THUMBS UP
Editor:
I saw the article commenting on Tim Banks’ opinion of the Stratford town plan in your Tuesday edition, and immediately thought: cartoons, succinctly put (‘Stratford waterfront concept unacceptable, unrealistic: Banks’, The Guardian, November 29, 2006)
Mr. Banks is dead on the money, and while we might have the potential to disagree about what business should go where, attracting some business and more residential development on lots larger than 60 feet of frontage is what the town should be doing.
Parking lots with trees, one resident of the Dale Drive area call the concept.
Roughly $200,000 has been spent on the cartoons. Maybe it’s about time to cut our losses, which is what a business would do, and junk the plan.
A little realistic today-kind-of-thinking would be more than acceptable.
N. Bruce Kelloway,
Stratford
THUMBS DOWN
Editor:
I am writing to comment on the article “Stratford waterfront concept unacceptable, unrealistic: Banks’ (The Guardian. November 28, 2006)
Mr. Banks is one of the many people who operates a business in Stratford, but this does not give him the right to call our development plan a cartoon and a fairytale. Mr. Banks should realize that what was presented by Ekistics Planning and Design of Halifax was a concept plan.
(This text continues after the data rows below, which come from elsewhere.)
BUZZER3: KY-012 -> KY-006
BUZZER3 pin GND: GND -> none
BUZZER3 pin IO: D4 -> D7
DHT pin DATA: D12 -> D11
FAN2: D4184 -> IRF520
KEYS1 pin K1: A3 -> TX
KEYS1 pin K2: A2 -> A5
As a concept plan, it is merely demonstrating what is possible and merely provides residents with an idea of what Stratford may look like in the future. Whether there are pictures of ponds in the middle of private enterprise’s parking lots is not the point—it is a concept. I wonder if he would be calling it a cartoon if the town council had approved his last request for development of a big box store.
The Town of Stratford has the mandate and support from its citizens to move forward with development plans for the town. This includes hiring a planning and design firm to give us some sort of idea of what the future development of the town would look like.